Find all lines in the records that include the word "hand", and copy them out.

• **Information provided**

□ □ □ □ □

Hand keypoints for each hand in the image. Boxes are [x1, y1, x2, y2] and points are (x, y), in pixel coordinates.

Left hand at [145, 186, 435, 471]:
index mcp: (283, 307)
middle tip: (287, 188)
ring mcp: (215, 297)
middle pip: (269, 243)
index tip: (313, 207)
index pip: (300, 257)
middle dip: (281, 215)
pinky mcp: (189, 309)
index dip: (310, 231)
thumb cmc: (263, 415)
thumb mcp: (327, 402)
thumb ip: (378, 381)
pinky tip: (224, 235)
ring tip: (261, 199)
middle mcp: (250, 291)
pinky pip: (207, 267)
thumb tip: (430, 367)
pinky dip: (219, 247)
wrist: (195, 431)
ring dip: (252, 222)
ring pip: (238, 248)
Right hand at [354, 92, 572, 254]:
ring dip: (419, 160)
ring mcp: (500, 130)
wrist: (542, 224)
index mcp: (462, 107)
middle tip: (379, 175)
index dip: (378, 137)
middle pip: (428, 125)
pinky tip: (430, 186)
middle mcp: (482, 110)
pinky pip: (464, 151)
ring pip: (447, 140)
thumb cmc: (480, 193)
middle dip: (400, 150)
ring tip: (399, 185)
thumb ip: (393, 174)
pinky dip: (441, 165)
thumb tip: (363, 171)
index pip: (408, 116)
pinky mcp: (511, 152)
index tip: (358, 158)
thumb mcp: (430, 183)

□ □ □ □ □

• **Your response**
Hand keypoints for each hand in the image. Boxes are [x1, y1, x2, y2] and points are (x, y), in pixel coordinates.
Left hand at [145, 186, 435, 471]:
Right hand at [354, 92, 572, 254]:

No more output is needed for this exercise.